También tomaba clases optativas sobre cuentistas latinoamericanos, literatura universal y creación literaria a partir de otras artes. Así garantizaba tener una excusa válida cuando quería deshacerme de los que usaban los recesos para desarrollar su vida social. Cuando llegaban a mi mesa y me preguntaban qué hacía, les respondía girando mi computador -dejando la pantalla frente a sus ojos, donde se veía una hoja de Word en blanco- y les explicaba que empezaba la redacción de un trabajo que debía entregar en la próxima clase.
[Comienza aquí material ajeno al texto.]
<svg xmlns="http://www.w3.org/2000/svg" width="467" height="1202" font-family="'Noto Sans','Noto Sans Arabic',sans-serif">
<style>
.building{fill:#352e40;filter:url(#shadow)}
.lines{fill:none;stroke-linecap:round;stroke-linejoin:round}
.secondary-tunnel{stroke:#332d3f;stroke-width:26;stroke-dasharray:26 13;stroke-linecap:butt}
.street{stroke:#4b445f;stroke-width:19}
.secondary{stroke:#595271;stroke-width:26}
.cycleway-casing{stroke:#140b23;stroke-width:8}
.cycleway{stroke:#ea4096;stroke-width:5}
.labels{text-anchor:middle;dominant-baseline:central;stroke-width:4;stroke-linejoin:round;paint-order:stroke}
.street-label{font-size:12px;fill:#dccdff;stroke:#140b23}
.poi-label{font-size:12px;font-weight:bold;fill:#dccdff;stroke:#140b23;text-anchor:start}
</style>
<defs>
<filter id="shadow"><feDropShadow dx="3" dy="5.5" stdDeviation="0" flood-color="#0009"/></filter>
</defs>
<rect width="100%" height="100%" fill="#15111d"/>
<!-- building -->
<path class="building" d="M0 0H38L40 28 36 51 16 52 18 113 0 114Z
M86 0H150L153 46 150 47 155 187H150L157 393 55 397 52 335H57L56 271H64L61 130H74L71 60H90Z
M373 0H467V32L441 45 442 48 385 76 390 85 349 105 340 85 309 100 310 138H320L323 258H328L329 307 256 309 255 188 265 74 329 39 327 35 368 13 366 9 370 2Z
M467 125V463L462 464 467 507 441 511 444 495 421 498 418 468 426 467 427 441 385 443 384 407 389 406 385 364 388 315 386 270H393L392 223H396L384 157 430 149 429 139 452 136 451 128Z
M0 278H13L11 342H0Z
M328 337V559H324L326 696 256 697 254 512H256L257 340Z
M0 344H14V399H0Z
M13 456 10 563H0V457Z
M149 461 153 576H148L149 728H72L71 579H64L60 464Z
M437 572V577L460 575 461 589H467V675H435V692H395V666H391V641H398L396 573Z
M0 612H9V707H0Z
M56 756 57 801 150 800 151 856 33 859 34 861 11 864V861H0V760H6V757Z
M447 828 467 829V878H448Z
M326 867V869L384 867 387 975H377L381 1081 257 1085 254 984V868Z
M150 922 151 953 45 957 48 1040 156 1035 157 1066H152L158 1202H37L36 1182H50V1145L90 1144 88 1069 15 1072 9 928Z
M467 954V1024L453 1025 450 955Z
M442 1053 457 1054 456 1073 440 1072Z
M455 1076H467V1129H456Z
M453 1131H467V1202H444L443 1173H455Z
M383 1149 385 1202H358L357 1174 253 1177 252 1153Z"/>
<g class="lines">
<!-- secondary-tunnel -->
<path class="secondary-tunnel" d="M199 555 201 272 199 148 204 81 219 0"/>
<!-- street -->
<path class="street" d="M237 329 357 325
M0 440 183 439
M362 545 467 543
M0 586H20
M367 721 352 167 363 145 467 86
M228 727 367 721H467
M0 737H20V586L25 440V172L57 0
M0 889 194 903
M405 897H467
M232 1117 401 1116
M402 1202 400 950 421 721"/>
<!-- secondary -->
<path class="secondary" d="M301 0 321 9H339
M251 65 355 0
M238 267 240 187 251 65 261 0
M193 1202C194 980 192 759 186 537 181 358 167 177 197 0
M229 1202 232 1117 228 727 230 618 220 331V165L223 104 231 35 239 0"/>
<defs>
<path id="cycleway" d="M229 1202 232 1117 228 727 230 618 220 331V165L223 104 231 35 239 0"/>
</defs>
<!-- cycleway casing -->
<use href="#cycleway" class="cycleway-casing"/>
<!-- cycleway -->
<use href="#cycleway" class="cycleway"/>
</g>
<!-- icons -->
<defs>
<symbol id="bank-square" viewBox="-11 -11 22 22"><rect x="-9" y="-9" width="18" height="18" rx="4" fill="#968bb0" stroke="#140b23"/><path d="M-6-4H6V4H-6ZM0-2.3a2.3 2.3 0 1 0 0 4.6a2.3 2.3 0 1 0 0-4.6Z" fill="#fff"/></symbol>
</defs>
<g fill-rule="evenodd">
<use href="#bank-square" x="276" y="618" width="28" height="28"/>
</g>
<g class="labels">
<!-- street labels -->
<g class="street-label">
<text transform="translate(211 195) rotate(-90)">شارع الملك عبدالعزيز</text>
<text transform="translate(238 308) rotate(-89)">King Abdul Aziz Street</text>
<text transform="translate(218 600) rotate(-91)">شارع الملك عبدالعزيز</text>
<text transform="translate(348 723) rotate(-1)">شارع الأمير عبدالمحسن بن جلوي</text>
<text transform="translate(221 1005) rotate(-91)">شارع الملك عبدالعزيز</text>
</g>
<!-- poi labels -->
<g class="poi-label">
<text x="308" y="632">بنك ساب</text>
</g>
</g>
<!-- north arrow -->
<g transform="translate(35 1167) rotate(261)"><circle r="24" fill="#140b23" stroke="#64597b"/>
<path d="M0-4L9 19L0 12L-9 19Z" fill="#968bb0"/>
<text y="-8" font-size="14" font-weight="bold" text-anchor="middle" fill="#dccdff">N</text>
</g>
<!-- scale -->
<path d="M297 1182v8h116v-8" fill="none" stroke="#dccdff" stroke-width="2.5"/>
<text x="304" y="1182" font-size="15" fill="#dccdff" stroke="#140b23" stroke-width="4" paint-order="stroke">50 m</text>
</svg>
Luego redirigía la pantalla hacia a mí y empezaba a teclear cualquier cosa con cara de estar sumamente concentrado, dando por finalizada la conversación.
En ese entonces podía pasar horas escribiendo, casi siempre a mano, en una libreta de bolsillo de cubierta negra y hojas sin renglones. Porque sí, el computador era principalmente para alejar a los conversadores. La magia, la verdadera magia, ocurría en aquella libretica que algún día, en medio de una tusa -como llamamos en mi tierra al dolor causado por un desamor-, me fui caminando a la montaña y dejé que el río se la llevara. Ahí estaba yo, sentado en una piedra, viendo cómo la corriente se llevaba mi(s) historia(s) e imaginando que el agua iba diluyendo la tinta del lapicero y el grafito del lápiz hasta dejar las hojas blancas, justo antes de deshacerlas.
Todavía hoy, después de tantos años, me pregunto si alguien alguna vez encontró la libretita, y si fue así, lo que habrá encontrado por dentro.
Honestamente, espero que no, que el agua se lo haya llevado todo y que de aquella libreta, como de mí, solo haya quedado el cuero.